What are financial instruments with liability and equity? ›

Compound financial instruments

To illustrate, a convertible bond contains two components. One is a financial liability, namely the issuer's contractual obligation to pay cash, and the other is an equity instrument, namely the holder's option to convert into common shares.

What is a financial instrument in IFRS? ›

Key definitions [IAS 32.11]

Financial instrument: a contract that gives rise to a financial asset of one entity and a financial liability or equity instrument of another entity.

What is the difference between financial instruments IFRS and GAAP? ›

The primary difference between the two systems is that GAAP is rules-based and IFRS is principles-based. This difference appears in specific details and interpretations. IFRS guidelines provide much less overall detail than GAAP.

Which IFRS deals with financial instruments? ›

IFRS 9 specifies how an entity should classify and measure financial assets, financial liabilities, and some contracts to buy or sell non-financial items.

What is the definition of equity in IFRS? ›

Equity is the residual interest in the assets of the entity after deducting all its liabilities.

What is the difference between equity classified and liability classified? ›

Returns on liability-classified instruments are reflected in net income (e.g., interest expense or mark-to-market adjustments), whereas returns on equity-classified instruments are generally reflected in equity, without affecting net income.

What is considered debt and equity? ›

"Debt" involves borrowing money to be repaid, plus interest, while "equity" involves raising money by selling interests in the company. Essentially you will have to decide whether you want to pay back a loan or give shareholders stock in your company.

How are financial instruments classified? ›

Basic examples of financial instruments are cheques, bonds, securities. There are typically three types of financial instruments: cash instruments, derivative instruments, and foreign exchange instruments.

Can a financial instrument be a liability? ›

A financial instrument will be a financial liability, as opposed to being an equity instrument, where it contains an obligation to repay.

What are the classification of assets liabilities and equity? ›

Assets, liabilities and equity are the three largest classifications in your accounting spreadsheet. Assets are everything your business owns. Liabilities and equity are what your business owes to third parties and owners.
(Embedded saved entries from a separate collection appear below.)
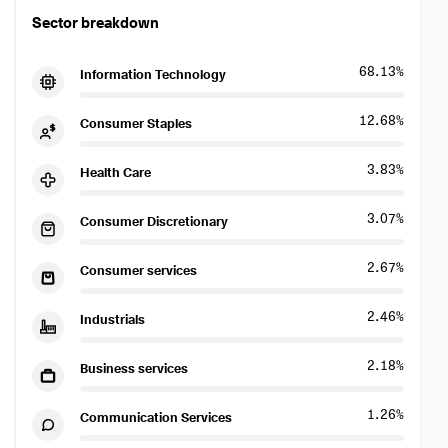
Sector breakdown
68.13%
Information Technology
12.68%
Consumer Staples
3.83%
Health Care
3.07%
Consumer Discretionary
2.67%
Consumer services
2.46%
Industrials
2.18%
Business services
1.26%
Communication Services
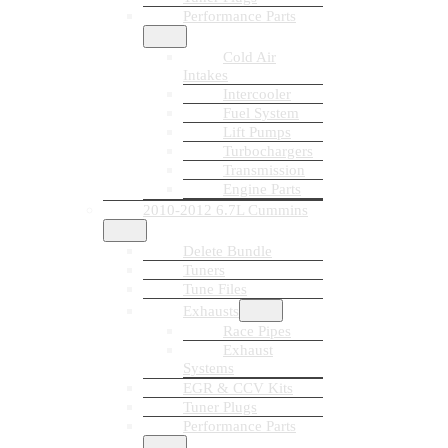
Performance Parts
Cold Air
Intakes
Intercooler
Fuel System
Lift Pumps
Turbochargers
Transmission
Engine Parts
2010-2012 6.7L Cummins
Delete Bundle
Tuners
Tune Files
Exhausts
Race Pipes
Exhaust
Systems
EGR & CCV Kits
Tuner Plugs
Performance Parts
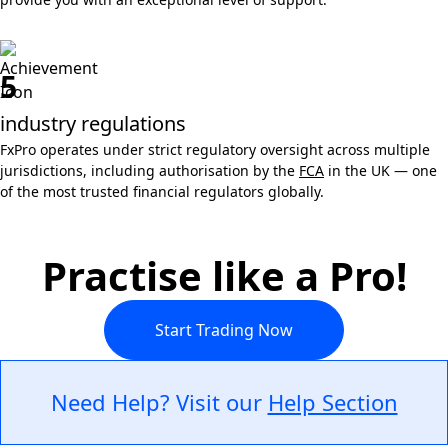
5
industry regulations
FxPro operates under strict regulatory oversight across multiple
jurisdictions, including authorisation by the
FCA
in the UK — one
of the most trusted financial regulators globally.
Practise like a Pro!
Start Trading Now
Need Help? Visit our
Help Section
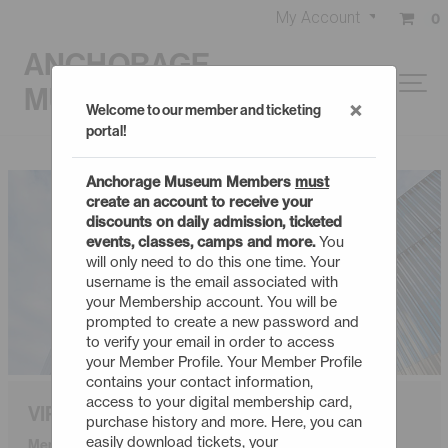
My Account
0
ANCHORAGE
MUSEUM
×
Welcome to our member and ticketing
portal!
Anchorage Museum Members
must
create an account to receive your
discounts on daily admission, ticketed
events, classes, camps and more.
You
will only need to do this one time. Your
username is the email associated with
your Membership account. You will be
prompted to create a new password and
to verify your email in order to access
your Member Profile. Your Member Profile
contains your contact information,
access to your digital membership card,
VIP
purchase history and more. Here, you can
easily download tickets, your
Membership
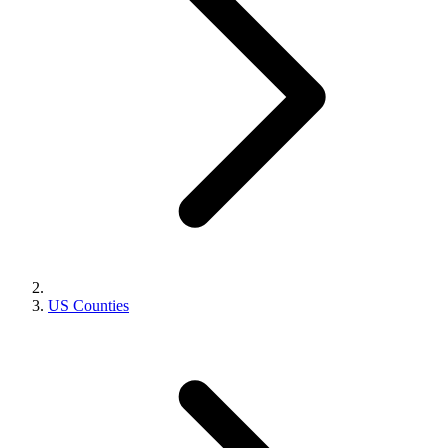
US Counties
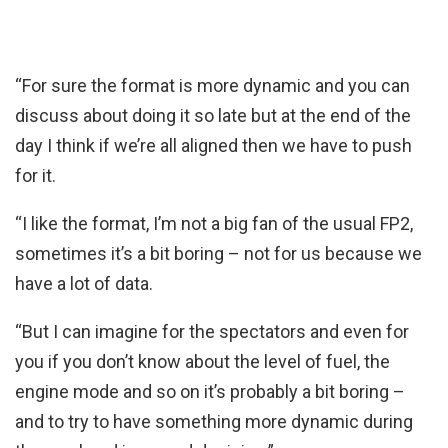
“For sure the format is more dynamic and you can
discuss about doing it so late but at the end of the
day I think if we’re all aligned then we have to push
for it.
“I like the format, I’m not a big fan of the usual FP2,
sometimes it’s a bit boring – not for us because we
have a lot of data.
“But I can imagine for the spectators and even for
you if you don’t know about the level of fuel, the
engine mode and so on it’s probably a bit boring –
and to try to have something more dynamic during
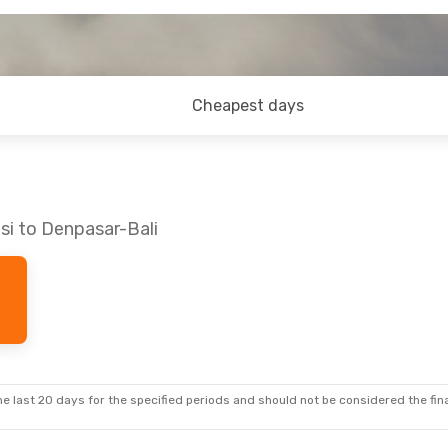
Cheapest days
si to Denpasar-Bali
e last 20 days for the specified periods and should not be considered the final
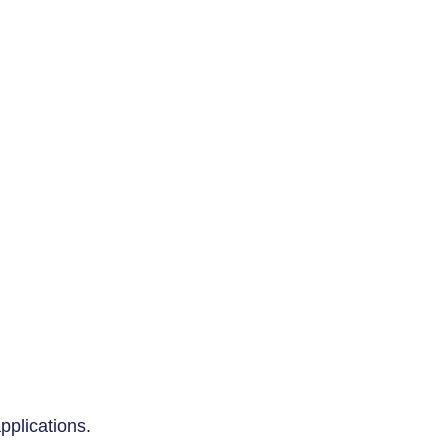
pplications.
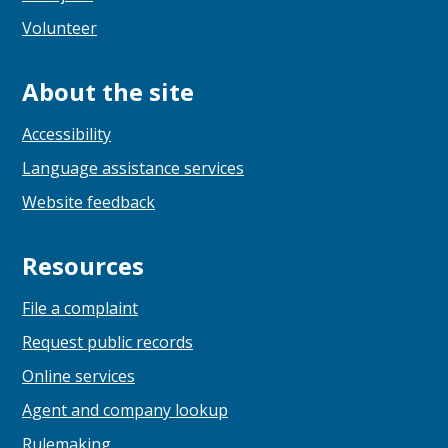
Volunteer
About the site
Accessibility
Language assistance services
Website feedback
Resources
File a complaint
Request public records
Online services
Agent and company lookup
Rulemaking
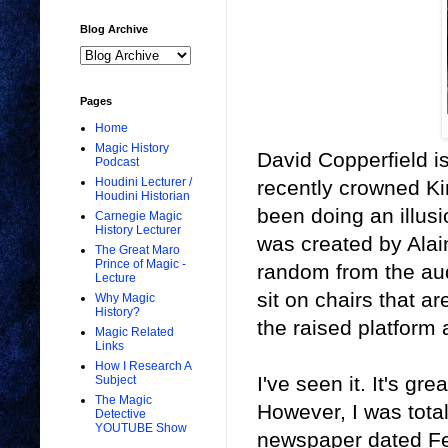
Blog Archive
Pages
Home
Magic History
David Copperfield is
Podcast
Houdini Lecturer /
recently crowned Kin
Houdini Historian
been doing an illusio
Carnegie Magic
History Lecturer
was created by Alai
The Great Maro
Prince of Magic -
random from the aud
Lecture
sit on chairs that a
Why Magic
History?
the raised platform
Magic Related
Links
How I Research A
I've seen it. It's gr
Subject
The Magic
However, I was total
Detective
YOUTUBE Show
newspaper dated Fe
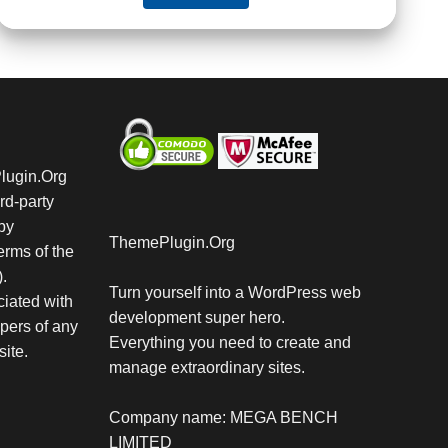
Plugin.Org
rd-party
by
ThemePlugin.Org
rms of the
.
Turn yourself into a WordPress web
iated with
development super hero.
pers of any
Everything you need to create and
site.
manage extraordinary sites.
Company name: MEGA BENCH
LIMITED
Which type of a financial statement is comprised of assets liabilities and equity? ›

Balance Sheet. The balance sheet provides an overview of a company's assets, liabilities, and shareholders' equity at a specific time and date. The date at the top of the balance sheet tells you when this snapshot was taken; this is generally the end of its annual reporting period.

Top Articles
Latest Posts
Article information

Author: Saturnina Altenwerth DVM

Last Updated:

Views: 5593

Rating: 4.3 / 5 (64 voted)

Reviews: 87% of readers found this page helpful

Author information

Name: Saturnina Altenwerth DVM

Birthday: 1992-08-21

Address: Apt. 237 662 Haag Mills, East Verenaport, MO 57071-5493

Phone: +331850833384

Job: District Real-Estate Architect

Hobby: Skateboarding, Taxidermy, Air sports, Painting, Knife making, Letterboxing, Inline skating

Introduction: My name is Saturnina Altenwerth DVM, I am a witty, perfect, combative, beautiful, determined, fancy, determined person who loves writing and wants to share my knowledge and understanding with you.